» **Work to be completed**
Where a line of the records holds the string "jerseyzone", copy that line.

»»

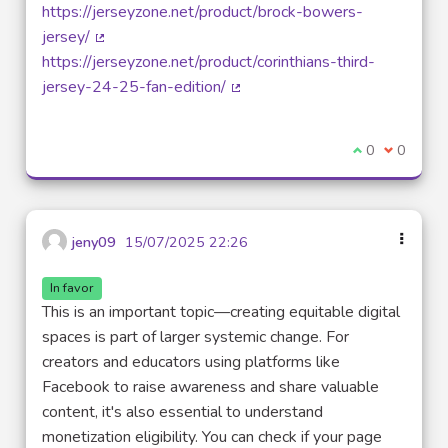
(External lin
https://jerseyzone.net/product/brock-bowers-
jersey/
(External link)
https://jerseyzone.net/product/corinthians-third-
jersey-24-25-fan-edition/
(External link)
I agree with t
0
I disagre
0
jeny09
15/07/2025 22:26
In favor
This is an important topic—creating equitable digital
spaces is part of larger systemic change. For
creators and educators using platforms like
Facebook to raise awareness and share valuable
content, it's also essential to understand
monetization eligibility. You can check if your page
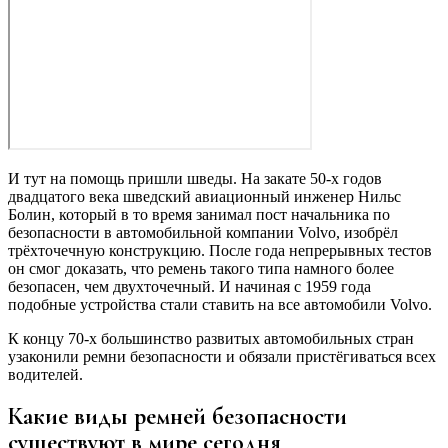
И тут на помощь пришли шведы. На закате 50-х годов
двадцатого века шведский авиационный инженер Нильс
Болин, который в то время занимал пост начальника по
безопасности в автомобильной компании Volvo, изобрёл
трёхточечную конструкцию. После года непрерывных тестов
он смог доказать, что ремень такого типа намного более
безопасен, чем двухточечный. И начиная с 1959 года
подобные устройства стали ставить на все автомобили Volvo.
К концу 70-х большинство развитых автомобильных стран
узаконили ремни безопасности и обязали пристёгиваться всех
водителей.
Какие виды ремней безопасности
существуют в мире сегодня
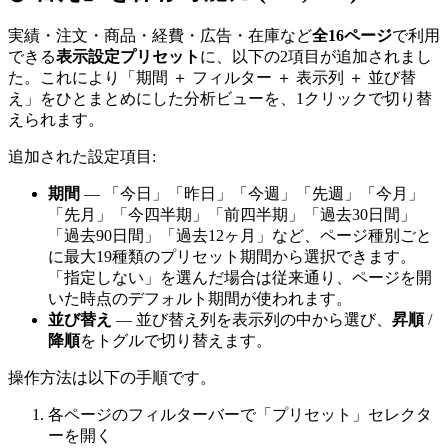
実績・注文・商品・経費・広告・在庫など
全16ページ
で利用
できる
表示設定プリセット
に、以下の2項目が追加されまし
た。これにより「期間 ＋ フィルター ＋ 表示列 ＋ 並び替
え」をひとまとめにした分析ビューを、1クリックで切り替
えられます。
追加された設定項目:
期間
— 「今日」「昨日」「今週」「先週」「今月」
「先月」「今四半期」「前四半期」「過去30日間」
「過去90日間」「過去12ヶ月」など、ページ種別ごと
に最大19種類のプリセット期間から選択できます。
「指定しない」を選んだ場合は従来通り、ページを開
いた時点のデフォルト期間が使われます。
並び替え
— 並び替え列を表示列の中から選び、
昇順
/
降順
をトグルで切り替えます。
操作方法は以下の手順です。
各ページのフィルターバーで「プリセット」セレクタ
ーを開く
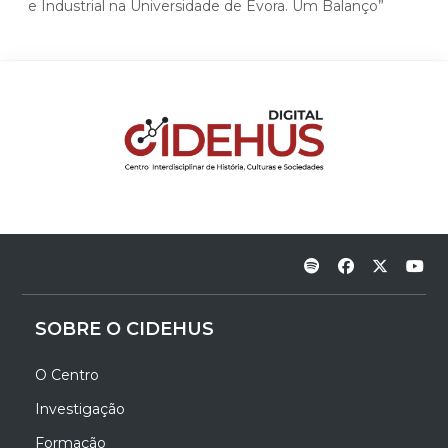
e Industrial na Universidade de Évora. Um Balanço”
SOBRE O CIDEHUS
O Centro
Investigação
Formação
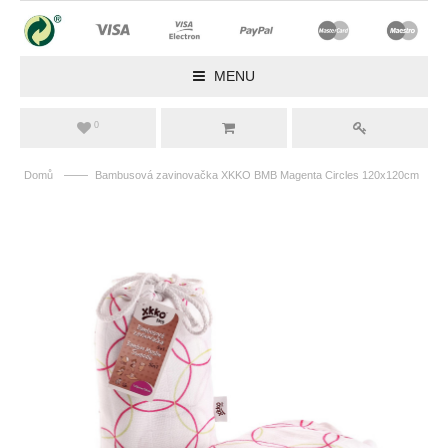
MENU
0
——
Domů
Bambusová zavinovačka XKKO BMB Magenta Circles 120x120cm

««

» **Answer**
https://jerseyzone.net/product/brock-bowers-
https://jerseyzone.net/product/corinthians-third-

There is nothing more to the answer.